Я пошел по льду через озеро, поминутно оскальзываясь, падая, снова поднимаясь и продолжая идти — безнадежно, медленно и неуклюже. Огромная тяжесть тянула мое сердце вниз, ноги прирастали к беспросветно серому льду. И все же я знал, что я прав. Прошло уже много часов, теперь слишком поздно. Островок давным-давно остался позади, рассвета ждать недолго. Неровный лед непривычно сильно вибрировал под ногами. Другой берег, противоположный нашему, где стояла усадьба, казался черным и таким далеким. После ночной бури было очень тихо. Сверхъестественная сила помогала мне держаться на ногах, меня трясла лихорадка. Мне слышалась понемногу нараставшая медленная и торжественная мелодия, музыка Вагнера, рожденная тишиной и шедшая за мной издалека, от самого Монмартра…

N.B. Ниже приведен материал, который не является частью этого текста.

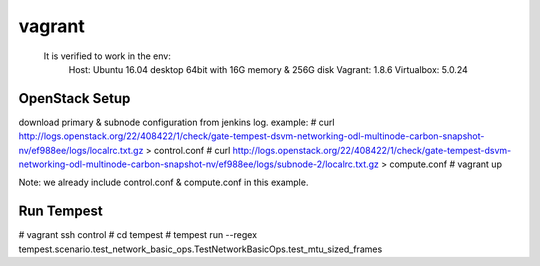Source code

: =======
vagrant
=======

  It is verified to work in the env:
    Host: Ubuntu 16.04 desktop 64bit with 16G memory & 256G disk
    Vagrant: 1.8.6
    Virtualbox: 5.0.24

OpenStack Setup
---------------

download primary & subnode configuration from jenkins log. example:
# curl http://logs.openstack.org/22/408422/1/check/gate-tempest-dsvm-networking-odl-multinode-carbon-snapshot-nv/ef988ee/logs/localrc.txt.gz > control.conf
# curl http://logs.openstack.org/22/408422/1/check/gate-tempest-dsvm-networking-odl-multinode-carbon-snapshot-nv/ef988ee/logs/subnode-2/localrc.txt.gz  > compute.conf
# vagrant up

Note: we already include control.conf & compute.conf in this example.

Run Tempest
-----------

# vagrant ssh control
# cd tempest
# tempest run --regex tempest.scenario.test_network_basic_ops.TestNetworkBasicOps.test_mtu_sized_frames
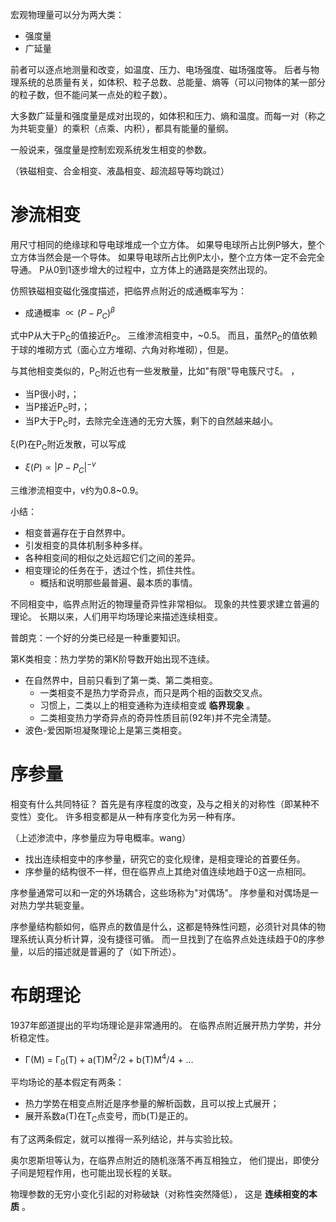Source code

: 宏观物理量可以分为两大类：
- 强度量
- 广延量

前者可以逐点地测量和改变，如温度、压力、电场强度、磁场强度等。
后者与物理系统的总质量有关，如体积、粒子总数、总能量、熵等（可以问物体的某一部分的粒子数，但不能问某一点处的粒子数）。

大多数广延量和强度量是成对出现的，如体积和压力、熵和温度。而每一对（称之为共轭变量）的乘积（点乘、内积），都具有能量的量纲。

一般说来，强度量是控制宏观系统发生相变的参数。

（铁磁相变、合金相变、液晶相变、超流超导等均跳过）

* 渗流相变
用尺寸相同的绝缘球和导电球堆成一个立方体。
如果导电球所占比例P够大，整个立方体当然会是一个导体。
如果导电球所占比例P太小，整个立方体一定不会完全导通。
P从0到1逐步增大的过程中，立方体上的通路是突然出现的。

仿照铁磁相变磁化强度描述，把临界点附近的成通概率写为：
- 成通概率 $\propto (P-P_{C})^{\beta}$
式中P从大于P_{C}的值接近P_{C}。
三维渗流相变中，\beta约为0.4~0.5。
而且，虽然P_{C}的值依赖于球的堆砌方式（面心立方堆砌、六角对称堆砌），但是\beta的值只与空间维数有关。

与其他相变类似的，P_{C}附近也有一些发散量，比如"有限"导电簇尺寸\xi。
\xi是P的函数，
- 当P很小时，\xi也不大；
- 当P接近P_{C}时，\xi迅速增大；
- 当P大于P_{C}时，去除完全连通的无穷大簇，剩下的自然越来越小。
\xi(P)在P_{C}附近发散，可以写成
- $\xi(P) \propto |P-P_{C}|^{-v}$
三维渗流相变中，v约为0.8~0.9。

小结：
- 相变普遍存在于自然界中。
- 引发相变的具体机制多种多样。
- 各种相变间的相似之处远超它们之间的差异。
- 相变理论的任务在于，透过个性，抓住共性。
      + 概括和说明那些最普遍、最本质的事情。

不同相变中，临界点附近的物理量奇异性非常相似。
现象的共性要求建立普遍的理论。
长期以来，人们用平均场理论来描述连续相变。

普朗克：一个好的分类已经是一种重要知识。

第K类相变：热力学势的第K阶导数开始出现不连续。
- 在自然界中，目前只看到了第一类、第二类相变。
      + 一类相变不是热力学奇异点，而只是两个相的函数交叉点。
      + 习惯上，二类以上的相变通称为连续相变或 *临界现象* 。
      + 二类相变热力学奇异点的奇异性质目前(92年)并不完全清楚。
- 波色-爱因斯坦凝聚理论上是第三类相变。

* 序参量
相变有什么共同特征？
首先是有序程度的改变，及与之相关的对称性（即某种不变性）变化。
许多相变都是从一种有序变化为另一种有序。

（上述渗流中，序参量应为导电概率。wang）

- 找出连续相变中的序参量，研究它的变化规律，是相变理论的首要任务。
- 序参量的结构很不一样，但在临界点上其绝对值连续地趋于0这一点相同。

序参量通常可以和一定的外场耦合，这些场称为"对偶场"。
序参量和对偶场是一对热力学共轭变量。

序参量结构额如何，临界点的数值是什么，这都是特殊性问题，必须针对具体的物理系统认真分析计算，没有捷径可循。
而一旦找到了在临界点处连续趋于0的序参量，以后的描述就是普遍的了（如下所述）。

* 布朗理论
1937年郎道提出的平均场理论是非常通用的。
在临界点附近展开热力学势，并分析稳定性。
- \Gamma(M) = \Gamma_{0}(T) + a(T)M^{2}/2 + b(T)M^{4}/4 + ...

平均场论的基本假定有两条：
- 热力学势在相变点附近是序参量的解析函数，且可以按上式展开；
- 展开系数a(T)在T_{C}点变号，而b(T)是正的。
有了这两条假定，就可以推得一系列结论，并与实验比较。

奥尔恩斯坦等认为，在临界点附近的随机涨落不再互相独立，
他们提出，即使分子间是短程作用，也可能出现长程的关联。

物理参数的无穷小变化引起的对称破缺（对称性突然降低），
这是 *连续相变的本质* 。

Вот он, лежит на льду, в последний раз красиво подобрав под себя ноги в сапогах из мягкой кожи. Для этого представления на краю пропасти он снова надел свой огромный плащ и теперь покоится в красных отсветах бархата на мерзлой земле. Его руки, широко раскинутые в безупречном жесте, пляской рваных лоскутьев продолжают пантомиму смерти. Гранатовый принц, беспечно отданный серому Северу, окутанный плащом роскоши и безмолвия. Я смотрел на него, и время причиняло такую боль. Далеко за пределами холода, слов, жестов и ожидания Клеман-Флорентиец прикоснулся к тайне. Пустые глазницы синей маски засыпал снег.